Text excerpt:
Towards typed pipelines

In the beginning, there was the word. The word was a 16 bit variable and it could be used to store any type of information: you could treat it as an integer (signed or unsigned) or as a pointer. There was no typing. Because this was very error-prone, Hungarian notation was invented, which was a system whereby the nameof a variable was enhanced to contain the type that the programmer intended, so that piCount was a pointer to integer named Count.

Nowadays, all languages are typed, either at compile-time (static), at run-time (dynamic), or a mix of the two and Hungarian notation is not used.

There are often big fights on whether static or dynamic typing is best (329 million Google hits for “is static or dynamic typing better”), but typing itself is uncontroversial. In fact, I think most programmers would find the idea of using an untyped programming language absurd.

Yet, there is one domain where untyped programming is still widely used, namely when writing pipelines that combine multiple programmes. In that domain, there is one type, the stream of Bytes. The stream of Bytes is one of the most successful types in programming. In fact everything is a file (which is snappier than everything is a stream of Bytes, even though that is what it means) is often considered one of the defining features of Unix.

Task set:
a: Reproduce the portion of the typed pipelines text starting with "In the beginning, there" and going on through "is not used.".
b: Answer these questions from the typed pipelines text:
(i) How many bits did the word variable have?
(ii) In Hungarian notation, what did the name piCount indicate?
(iii) What is the one type in pipelines that combine multiple programmes?
The records have no role in this work.

(Data excerpts)
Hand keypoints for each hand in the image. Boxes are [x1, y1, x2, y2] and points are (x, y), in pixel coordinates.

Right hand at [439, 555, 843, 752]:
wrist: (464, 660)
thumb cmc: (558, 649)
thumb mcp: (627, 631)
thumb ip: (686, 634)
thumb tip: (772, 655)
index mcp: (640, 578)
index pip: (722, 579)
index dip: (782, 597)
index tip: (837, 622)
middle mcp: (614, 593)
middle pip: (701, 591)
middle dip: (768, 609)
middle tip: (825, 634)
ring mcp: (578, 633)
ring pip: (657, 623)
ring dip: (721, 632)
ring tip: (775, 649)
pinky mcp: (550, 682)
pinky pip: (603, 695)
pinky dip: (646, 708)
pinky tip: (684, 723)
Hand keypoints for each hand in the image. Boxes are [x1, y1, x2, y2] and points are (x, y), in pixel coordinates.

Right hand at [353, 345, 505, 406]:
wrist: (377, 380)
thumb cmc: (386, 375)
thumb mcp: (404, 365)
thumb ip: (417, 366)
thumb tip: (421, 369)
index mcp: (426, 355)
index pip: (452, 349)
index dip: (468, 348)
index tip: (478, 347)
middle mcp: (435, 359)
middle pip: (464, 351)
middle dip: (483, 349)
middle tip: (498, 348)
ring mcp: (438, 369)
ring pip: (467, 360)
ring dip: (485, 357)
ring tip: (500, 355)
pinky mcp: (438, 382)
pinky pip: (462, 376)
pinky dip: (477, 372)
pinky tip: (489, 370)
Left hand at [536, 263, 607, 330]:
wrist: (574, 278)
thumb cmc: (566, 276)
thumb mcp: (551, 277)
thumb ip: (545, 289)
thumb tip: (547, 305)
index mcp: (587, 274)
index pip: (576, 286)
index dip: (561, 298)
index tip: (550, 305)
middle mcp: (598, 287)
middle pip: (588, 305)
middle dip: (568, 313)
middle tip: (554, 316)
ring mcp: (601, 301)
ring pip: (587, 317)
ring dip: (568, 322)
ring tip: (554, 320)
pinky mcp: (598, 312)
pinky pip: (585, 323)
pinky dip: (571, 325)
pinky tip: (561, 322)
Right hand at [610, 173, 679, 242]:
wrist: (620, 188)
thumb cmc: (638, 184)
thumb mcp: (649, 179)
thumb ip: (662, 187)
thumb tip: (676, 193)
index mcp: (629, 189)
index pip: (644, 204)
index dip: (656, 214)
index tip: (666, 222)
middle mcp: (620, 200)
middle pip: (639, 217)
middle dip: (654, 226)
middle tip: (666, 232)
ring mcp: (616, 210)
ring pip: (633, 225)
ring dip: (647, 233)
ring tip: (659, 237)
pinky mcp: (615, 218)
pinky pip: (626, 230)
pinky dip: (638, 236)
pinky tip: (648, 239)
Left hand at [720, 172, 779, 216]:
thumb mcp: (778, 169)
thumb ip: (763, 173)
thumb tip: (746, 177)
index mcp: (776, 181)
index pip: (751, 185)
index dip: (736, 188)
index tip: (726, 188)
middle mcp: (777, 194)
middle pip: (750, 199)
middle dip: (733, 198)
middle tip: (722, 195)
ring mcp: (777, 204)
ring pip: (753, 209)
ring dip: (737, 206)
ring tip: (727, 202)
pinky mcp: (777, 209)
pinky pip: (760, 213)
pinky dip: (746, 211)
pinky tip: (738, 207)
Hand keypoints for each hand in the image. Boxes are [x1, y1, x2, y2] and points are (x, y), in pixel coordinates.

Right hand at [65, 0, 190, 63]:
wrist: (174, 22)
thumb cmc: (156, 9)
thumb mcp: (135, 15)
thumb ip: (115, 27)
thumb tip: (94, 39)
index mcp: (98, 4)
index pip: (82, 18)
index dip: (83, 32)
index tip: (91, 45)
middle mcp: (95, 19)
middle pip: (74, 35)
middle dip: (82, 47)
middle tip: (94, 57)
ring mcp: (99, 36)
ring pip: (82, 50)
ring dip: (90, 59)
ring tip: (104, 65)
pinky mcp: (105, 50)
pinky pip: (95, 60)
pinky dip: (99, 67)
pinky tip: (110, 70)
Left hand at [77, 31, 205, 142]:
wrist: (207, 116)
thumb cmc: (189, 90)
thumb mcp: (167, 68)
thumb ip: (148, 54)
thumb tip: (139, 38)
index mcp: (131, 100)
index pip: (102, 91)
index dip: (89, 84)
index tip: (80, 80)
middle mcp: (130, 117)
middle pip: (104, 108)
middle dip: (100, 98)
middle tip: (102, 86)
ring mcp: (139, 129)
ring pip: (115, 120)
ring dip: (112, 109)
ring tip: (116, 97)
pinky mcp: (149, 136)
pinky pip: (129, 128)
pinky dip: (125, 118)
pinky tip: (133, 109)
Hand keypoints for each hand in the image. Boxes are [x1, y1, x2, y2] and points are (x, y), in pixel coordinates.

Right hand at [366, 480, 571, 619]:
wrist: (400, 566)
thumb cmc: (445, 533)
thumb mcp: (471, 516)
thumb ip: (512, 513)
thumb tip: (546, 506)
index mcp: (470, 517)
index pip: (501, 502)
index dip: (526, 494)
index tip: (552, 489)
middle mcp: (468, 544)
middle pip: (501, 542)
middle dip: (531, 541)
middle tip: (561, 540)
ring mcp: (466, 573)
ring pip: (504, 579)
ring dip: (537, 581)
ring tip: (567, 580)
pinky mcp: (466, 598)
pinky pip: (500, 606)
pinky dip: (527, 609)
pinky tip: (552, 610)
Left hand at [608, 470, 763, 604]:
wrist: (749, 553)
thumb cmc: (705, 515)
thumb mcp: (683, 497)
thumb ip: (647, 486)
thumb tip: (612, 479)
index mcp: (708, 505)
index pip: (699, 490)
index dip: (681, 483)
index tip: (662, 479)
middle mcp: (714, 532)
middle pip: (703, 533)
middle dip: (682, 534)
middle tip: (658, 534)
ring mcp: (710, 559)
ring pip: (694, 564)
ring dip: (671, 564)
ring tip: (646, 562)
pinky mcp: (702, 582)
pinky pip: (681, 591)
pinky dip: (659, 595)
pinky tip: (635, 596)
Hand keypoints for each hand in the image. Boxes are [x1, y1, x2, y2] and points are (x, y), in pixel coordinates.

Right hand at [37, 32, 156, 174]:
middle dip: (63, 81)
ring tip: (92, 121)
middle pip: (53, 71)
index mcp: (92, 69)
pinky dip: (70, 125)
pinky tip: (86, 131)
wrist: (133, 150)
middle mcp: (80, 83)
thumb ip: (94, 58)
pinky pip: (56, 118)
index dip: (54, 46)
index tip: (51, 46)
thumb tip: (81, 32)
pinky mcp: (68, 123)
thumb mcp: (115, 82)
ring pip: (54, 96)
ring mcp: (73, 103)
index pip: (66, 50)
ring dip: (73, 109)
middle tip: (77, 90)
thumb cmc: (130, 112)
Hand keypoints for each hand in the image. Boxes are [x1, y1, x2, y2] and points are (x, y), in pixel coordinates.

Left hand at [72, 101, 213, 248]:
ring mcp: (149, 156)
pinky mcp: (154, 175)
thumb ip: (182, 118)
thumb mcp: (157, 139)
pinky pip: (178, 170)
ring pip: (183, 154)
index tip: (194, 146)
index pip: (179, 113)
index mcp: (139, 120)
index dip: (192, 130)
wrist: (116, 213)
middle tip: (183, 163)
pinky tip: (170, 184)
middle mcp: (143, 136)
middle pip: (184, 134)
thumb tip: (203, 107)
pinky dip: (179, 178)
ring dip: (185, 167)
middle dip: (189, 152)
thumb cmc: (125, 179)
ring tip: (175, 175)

Task results:
a:
In the beginning, there was the word. The word was a 16 bit variable and it could be used to store any type of information: you could treat it as an integer (signed or unsigned) or as a pointer. There was no typing. Because this was very error-prone, Hungarian notation was invented, which was a system whereby the nameof a variable was enhanced to contain the type that the programmer intended, so that piCount was a pointer to integer named Count.

Nowadays, all languages are typed, either at compile-time (static), at run-time (dynamic), or a mix of the two and Hungarian notation is not used.

b:
(i) 16 bits.
(ii) A pointer to integer named Count.
(iii) The stream of Bytes.